Dr. Holmquist is the founder and Artistic Director of the Festival Chorale Oregon, a civic choir in its 28th season which has developed a reputation for musical excellence in Oregon and in the international community.  Festival Chorale Oregon has enjoyed performing tours through Germany, France, Scandinavia, Austria, Switzerland, the Czech Republic and Spain. At home, FCO regularly performs major choral/orchestral works for Willamette Valley audiences.    
           
Dr. Holmquist received her musical training at St. Olaf College in Northfield, Minnesota, where she sang with the renowned St. Olaf Choir; at Western Oregon State College; and at the University of Oregon.  Her professional affiliations include the American Choral Directors Association, serving as President of the Oregon chapter from 2003-2005 and also as a Repertoire & Standards Chair on the Northwest Board. She was President of Oregon Music Educators National Conference from 1992-1994, and has filled appointments on many committees for both state and national organizations. 

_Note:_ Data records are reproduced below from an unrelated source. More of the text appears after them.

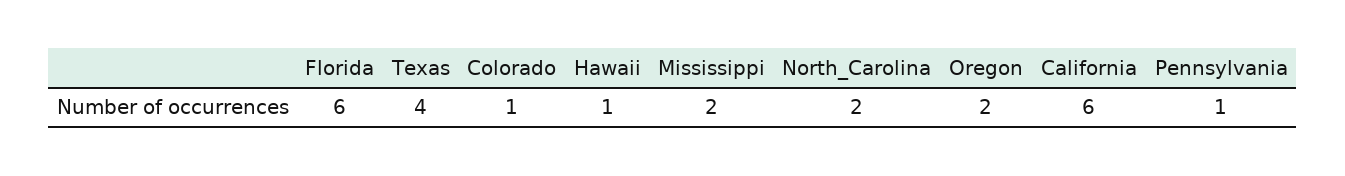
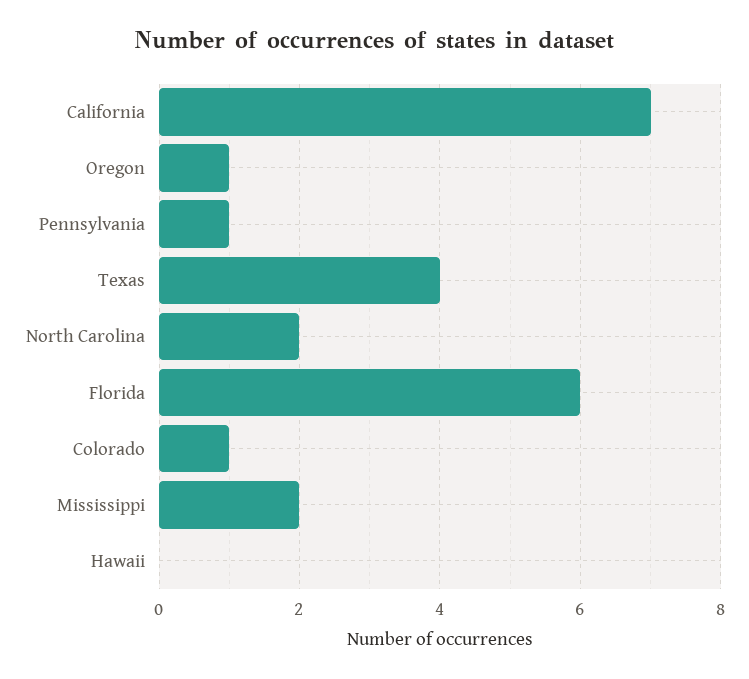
  {
    "Florida": 6,
    "Texas": 4,
    "Colorado": 1,
-   "Hawaii": 1,
+   "Hawaii": 0,
    "Mississippi": 2,
    "North_Carolina": 2,
-   "Oregon": 2,
+   "Oregon": 1,
-   "California": 6,
+   "California": 7,
    "Pennsylvania": 1
  }

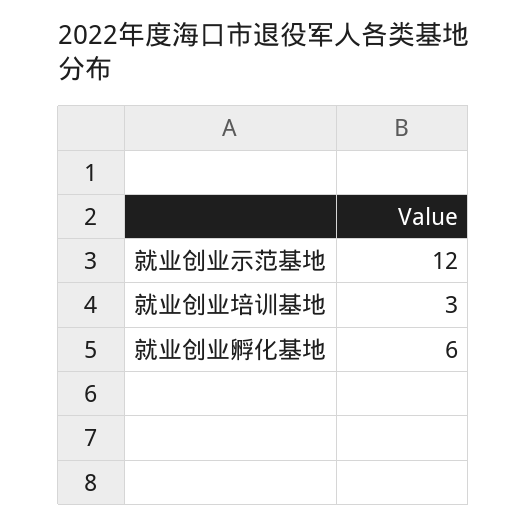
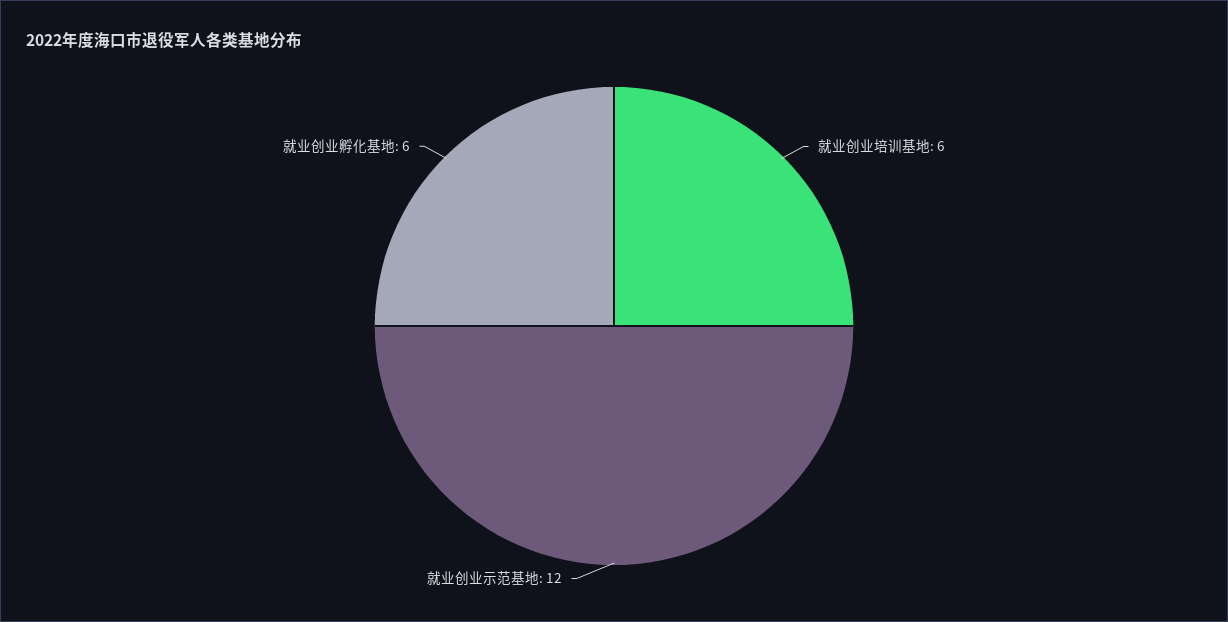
  {
    "就业创业示范基地": 12,
-   "就业创业培训基地": 3,
+   "就业创业培训基地": 6,
    "就业创业孵化基地": 6
  }

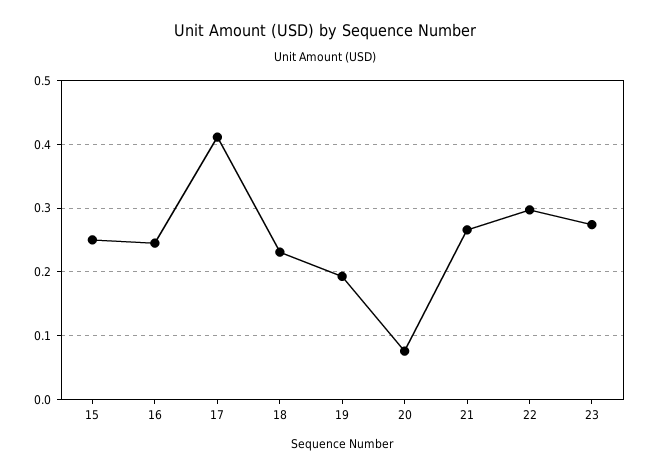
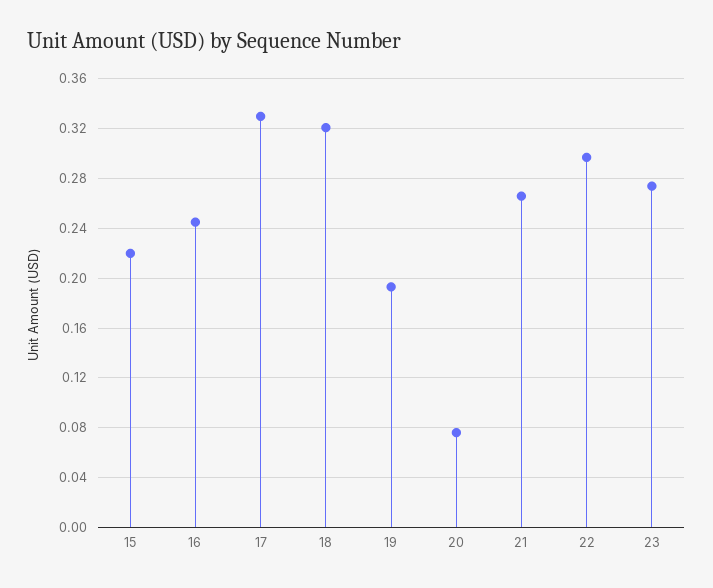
  {
-   "15": 0.25,
+   "15": 0.22,
    "16": 0.245,
-   "17": 0.41,
+   "17": 0.33,
-   "18": 0.23,
+   "18": 0.32,
    "19": 0.195,
    "20": 0.075,
    "21": 0.265,
    "22": 0.295,
    "23": 0.275
  }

Since 1985, Holmquist has been an auditioned member of the Oregon Bach Festival Chorus, Helmuth Rilling, conductor, and in 1991 was selected to the festival’s conducting master class.  The Oregon Bach Festival Choir won the 2000 Grammy for Best Choral Performance for its premiere recording of “Credo” by Polish composer Krzystof Penderecki; the OBF Choir was subsequently invited to perform the work at the World Symposium of Choral Music in the summer of 2002. In the summer of 2006, the OBF choir and orchestra began a 3-year project which will conclude in 2009, recording the late Haydn masses for Hanssler-Verlag. 

Holmquist was involved in church music for thirty-seven years, most recently serving for fifteen years as Music Director at First Methodist Church in Salem, where she was organist and led a sequential music program that included nine choirs, a summer music camp, youth musicals, a concert series, and a weekly music column.  An accomplished organist, she has been called upon to play dedicatory recitals on several organ installations in the area.

Dr. Holmquist and her husband Jon live in Salem. They have six grown children and ten grandchildren.